───── Texto extraído

A BIOGRAFIA DO DIABO
Dizem que a luz só pode ser gerada a partir da escuridão. Luz e trevas são os pólos da corrente energética que dá nascimento a tudo que existe no universo. São a fonte da dialética que move o mundo. Representam a vida e a morte, o positivo e o negativo, yin e yang, Deus e o Diabo, e tudo o que é composto a partir dos dois princípios fundamentais que dá origem à realidade existente.
Por isso a Bíblia ensina que o mundo foi feito de luz, luz que Deus tirou das trevas. “E disse Deus: Haja luz; e houve luz. E viu Deus que a luz era boa; e fez Deus separação entre a luz e as trevas. E Deus chamou à luz Dia; e às trevas chamou Noite. E foi a tarde e a manhã, o dia primeiro.”
O evangelista João também começa a sua crônica do Novo Testamento com um discurso que fala de trevas e luz. “Nele estava a vida, e esta era a luz dos homens. A luz brilha nas trevas e as trevas não a derrotaram”.
Convencionalmente, costuma-se dizer que o século
XVI foi um século de luz. A cultura humana foi redescoberta pelo Renascimento. O espírito religioso foi ressuscitado pela Reforma Protestante. Isso é verdade. Os séculos de trevas pelos quais passou a mente ocidental foram desafiados e enfrentados pelas conquistas intelectuais e científicas realizadas no século XVI. Reforma religiosa, revitalização das cidades, invenção da imprensa, grandes navegações, libertação moral e espiritual da escravidão que um clero corrupto e ignorante impunha ao povo, tudo isso aconteceu no século das luzes.

──────────
───── Trecho dos dados

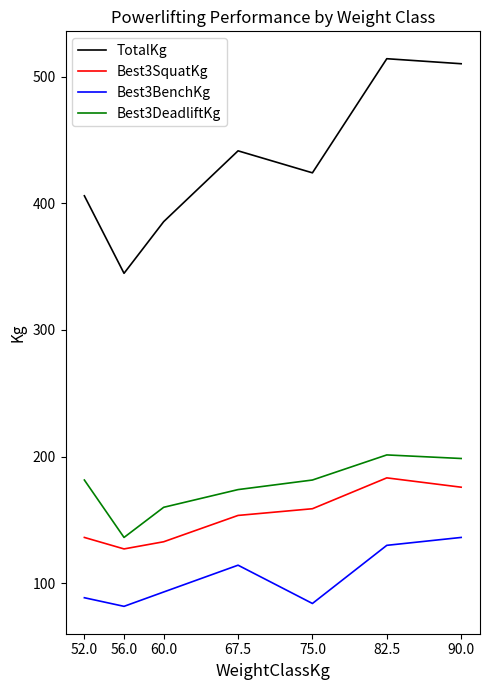

Which series changed the most between 75.0 and 82.5?

TotalKg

──────────

Dê continuidade ao texto sobre luz, trevas e o século XVI, começando logo depois da última frase apresentada.

__Resposta esperada__.
Entretanto, para que a luz possa brilhar, é preciso que antes experimentemos as trevas. Assim, o período que precedeu o século das luzes, ou seja, o século XV, foi talvez o período em que a ignorância, a credulidade e a superstição atingiu o mais alto patamar na história da cultura ocidental. Contribuíram para isso, especialmente, as guerras dinásticas, a cupidez dos bispos e dos papas e uma espiritualidade de caráter extremamente duvidoso, canalizada principalmente para finalidades egoísticas de pessoas ávidas de poder.
O século XV foi a época em que as dinastias reais começaram a se afirmar e as monarquias locais davam os primeiros passos para criar os estados nacionais. No Ocidente, França e Inglaterra lutaram uma Guerra de mais de Cem Anos para ver quem dominaria aquela parte da Europa. Na Europa central, as lutas aconteciam para definir quem herdaria os restos do esfacelado Sacro Império Romano Germânico, que a ambição dos papas e reis, especialmente, tanto contribuiu para destruir. Uma multidão de príncipes, barões e prelados religiosos disputavam esse butim, em meio à guerras e conflitos étnicos, que até hoje ainda não foram devidamente solucionados.
De outro lado, vinham os turcos otomanos, que haviam liquidado o Império Romano do Oriente em 1453 e voltavam seus olhos para a Europa Ocidental na esperança de ampliar seus domínios e levar mais longe a glória de Alá.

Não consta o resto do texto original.